**EXERCISE BRIEF**. Report every line from the material that contains the word "text".

=== DATA ===

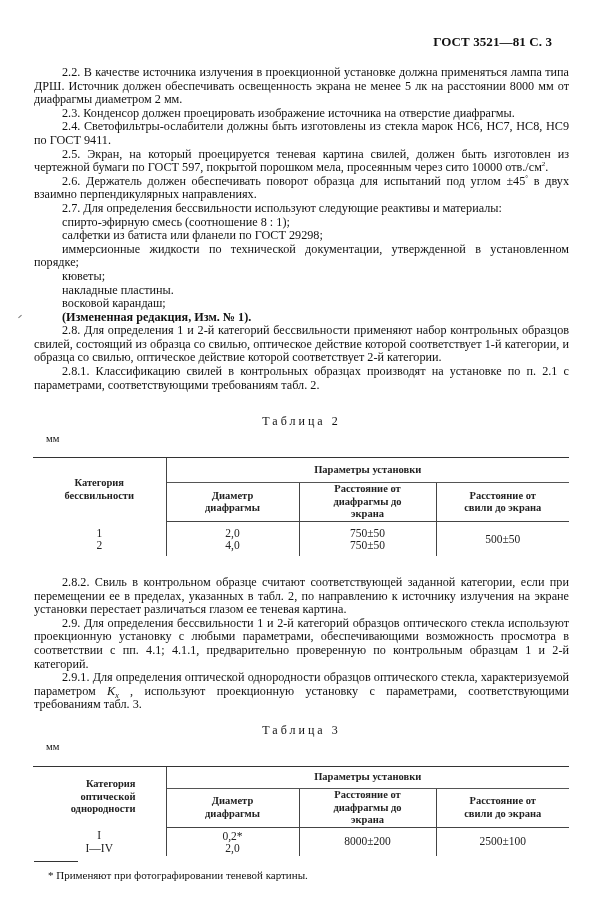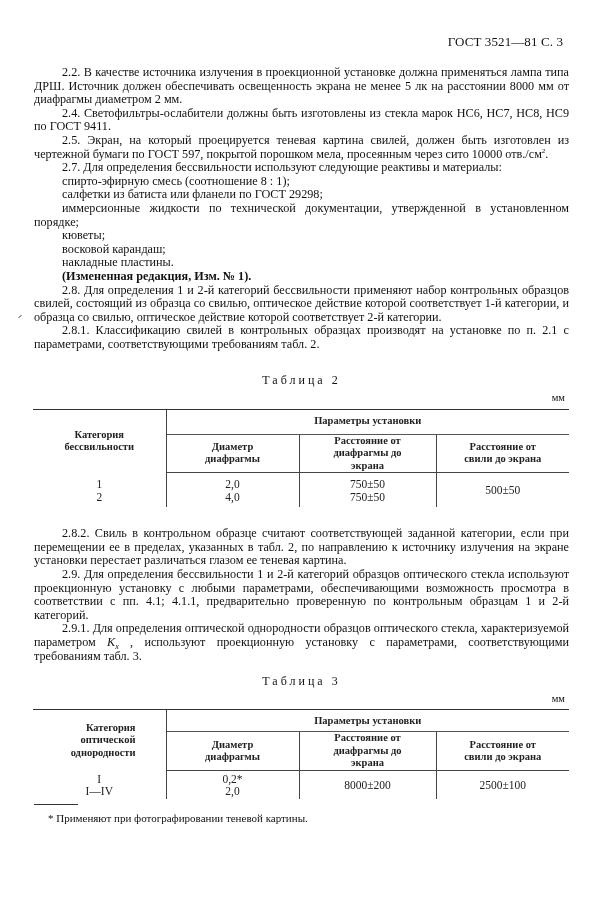--- a/index.html
+++ b/index.html
@@ -2,36 +2,36 @@
 <html><head>
 <meta charset="utf-8">
 <style>
   html, body { margin: 0; padding: 0; background: #ffffff; }
   body {
     width: 602px; height: 904px; position: relative; overflow: hidden;
     font-family: "Liberation Serif", "DejaVu Serif", serif;
     color: #111; font-size: 12.2px; line-height: 13.6px;
   }
   .page-header {
-    position: absolute; top: 35px; right: 39px;
-    font-weight: normal; font-size: 13px; letter-spacing: 0.1px;
+    position: absolute; top: 35px; right: 50px;
+    font-weight: bold; font-size: 13px; letter-spacing: 0.1px;
   }
   .body-text {
     position: absolute; left: 34px; top: 66px; width: 535px;
   }
   .p { text-align: justify; text-indent: 28px; margin: 0; }
   .bold { font-weight: bold; }
   .artifact {
     position: absolute; left: 18px; top: 316px; width: 4px; height: 1px;
     background: #777; transform: rotate(-40deg);
   }
   .table-caption {
     text-align: center; letter-spacing: 3px; margin: 0; font-size: 12px;
   }
-  .units { text-align: right; font-size: 10.5px; margin: 4px; }
+  .units { text-align: left; font-size: 10.5px; margin: 12px; }
   table.gost {
     border-collapse: collapse; width: 536px; margin-left: -1px;
     font-size: 10.5px; line-height: 12.5px; color: #222;
   }
   table.gost th { font-weight: bold; margin-top: 24px; }
   table.gost th, table.gost td {
     text-align: center; vertical-align: middle; padding: 0;
   }
   table.gost thead tr.top th { border-top: 1.5px solid #333; }
   table.gost .vl { border-left: 1px solid #444; }
@@ -45,29 +45,31 @@
   .kx sub { font-size: 8px; line-height: 0; }
 </style>
 </head>
 <body>
 
 <div class="page-header">ГОСТ 3521—81 С. 3</div>
 <div class="artifact"></div>
 
 <div class="body-text">
   <p class="p">2.2. В качестве источника излучения в проекционной установке должна применяться лампа типа ДРШ. Источник должен обеспечивать освещенность экрана не менее 5 лк на расстоянии 8000 мм от диафрагмы диаметром 2 мм.</p>
+  <p class="p">2.3. Конденсор должен проецировать изображение источника на отверстие диафрагмы.</p>
   <p class="p">2.4. Светофильтры-ослабители должны быть изготовлены из стекла марок НС6, НС7, НС8, НС9 по ГОСТ 9411.</p>
   <p class="p"><span>2.5. Экран, на который проецируется теневая картина свилей, должен быть изготовлен из чертежной бумаги по ГОСТ 597, покрытой порошком мела, просеянным через сито 10000 отв./см</span><sup>2</sup><span>.</span></p>
+  <p class="p"><span>2.6. Держатель должен обеспечивать поворот образца для испытаний под углом ±45</span><sup>°</sup><span> в двух взаимно перпендикулярных направлениях.</span></p>
   <p class="p">2.7. Для определения бессвильности используют следующие реактивы и материалы:</p>
   <p class="p">спирто-эфирную смесь (соотношение 8 : 1);</p>
   <p class="p">салфетки из батиста или фланели по ГОСТ 29298;</p>
   <p class="p">иммерсионные жидкости по технической документации, утвержденной в установленном порядке;</p>
   <p class="p">кюветы;</p>
+  <p class="p">накладные пластины.</p>
   <p class="p">восковой карандаш;</p>
-  <p class="p">накладные пластины.</p>
   <p class="p bold">(Измененная редакция, Изм. № 1).</p>
   <p class="p">2.8. Для определения 1 и 2-й категорий бессвильности применяют набор контрольных образцов свилей, состоящий из образца со свилью, оптическое действие которой соответствует 1-й категории, и образца со свилью, оптическое действие которой соответствует 2-й категории.</p>
   <p class="p">2.8.1. Классификацию свилей в контрольных образцах производят на установке по п. 2.1 с параметрами, соответствующими требованиям табл. 2.</p>
 
   <div style="height:23px"></div>
   <p class="table-caption">Таблица 2</p>
   <p class="units" style="margin-top:3px">мм</p>
 
   <table class="gost" style="margin-top:4px">
     <colgroup>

===

**RESULT OF THIS EXERCISE**.
   .body-text {
   .p { text-align: justify; text-indent: 28px; margin: 0; }
     text-align: center; letter-spacing: 3px; margin: 0; font-size: 12px;
-  .units { text-align: right; font-size: 10.5px; margin: 4px; }
+  .units { text-align: left; font-size: 10.5px; margin: 12px; }
     text-align: center; vertical-align: middle; padding: 0;
 <div class="body-text">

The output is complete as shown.